If there were an Oscar for most random images in a test video, we'd submit ours to the academy. Recorded on to a mini-DV camera, our high-motion movie featured fire, running water, detailed close-ups of local flora and fauna, a busy roadway, fast motion over the ground and text overlays, and a head shot of a miniature dachshund.

We digitally imported the raw footage into Apple's iMovie, edited the content and digitally exported it back to the DV camera. We used the exported content to encode all the videos, with separate Mac and Windows boxes for encoding the test videos. Per our request, each vendor specified codec and encoding settings. Darwin Streaming Server has a wide range of codecs and options, but Apple told us to use H.264 for all our tests. We encoded the video in three bit rates for each vendor: 1 Mbps, 768 Kbps and 256 Kbps. Each product had its own computer as a streaming server and a separate computer and monitor as the client. We used identical hardware for each product, and the monitors' contrast, brightness and refresh rates were the same. We used a Shunra Storm to simulate a typical LAN, as well as good and poor broadband connections between the client and server.

We created a quality survey to rate the video clarity, color, text rendering and overall playback smoothness. Nine Network Computing editors and contributors took the test. To make sure the test was fair, we set up the clients next to each other, so the participants could see all the media players at the same time. Each video was embedded into a blank Web page with a black background, and we hid the video controllers.

We ran all four players simultaneously and let the participants view any video as many times as they wanted. Apple's and RealNetworks' logos appeared for a few seconds during buffering, but we blocked the screen with a poster board during that period to keep the test blind. The first 14 seconds of the video was a stationary image, which gave us enough time to start up the streams, remove the poster board blockers and get out of the way. Participants graded the streams on a scale from 1 to 10 at each bit rate.

As we expected, the average score increased along with the video bit rate. Dropping from 1 Mbps to 768 Kbps didn't result in a big drop in quality, but going down to 256 Kbps did. The average score across all vendors at 1 Mbps was 7.4 out of 10 points. This dropped to 6.9 for the 768-Kbps test but plunged to 4.5 for 256 Kbps.
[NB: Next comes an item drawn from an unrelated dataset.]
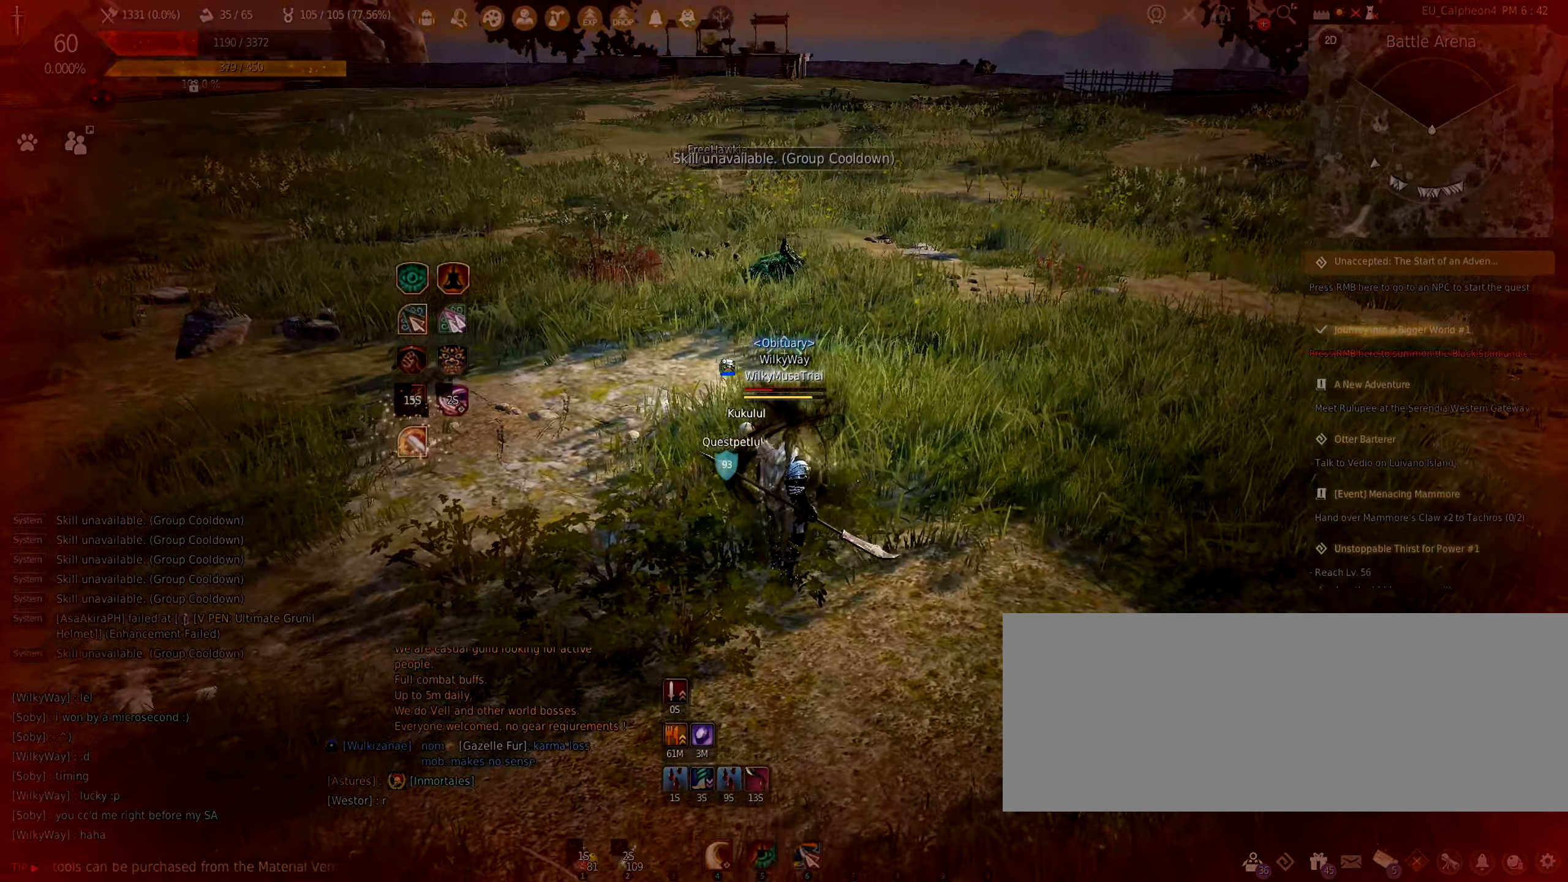
{"keys": ["s"], "mouse": [], "events": []}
We were surprised by Darwin's poor quality showing at high bit rates. The frame rate was noticeably lower than the other competitors and produced a jerky video. This was less apparent in the 256-Kbps stream, and there was no jerky motion when viewing the video on the streaming server's console. Apple has released an update to QuickTime that touted improved H.264 playback, but it came out after our tests. Darwin's saving grace in our quality survey was its superior sharpness, vibrant color and excellent text rendering. Other vendors' players produced a slightly fuzzier, softly out-of-focus look, especially at lower bit rates. Our testers rated Flash's picture quality the best. The moving images were smooth and crisp, though small text didn't encode particularly well and was somewhat hard to read.

Our video streams occasionally dropped or stopped for 10 to 30 seconds during playback. There was no discernable or reproducible pattern to these performance glitches, and in some test runs, no videos dropped at all. Since the dropped streams were so sporadic, we instructed our testers to ignore them when answering the quality survey, and we considered stream stability as a separate factor in the overall quality grade. Darwin Streaming Server scored the best in stream stability; it never lost or rebuffered a stream during any of our test runs. All the other products did, even on a 10-Mbps network with no packet loss and 10-ms round-trip latency. This occurred rarely, however, at 10 Mbps, and showed up more predominately in the simulated broadband-connection test. Even at 2 percent packet loss, which is significant, Darwin was playable with minimal artifacts and no rebuffering. Although the servers offer some control over buffering time, the end user chiefly controls this setting. Flash is the exception, as the programmer dictates the applet's features.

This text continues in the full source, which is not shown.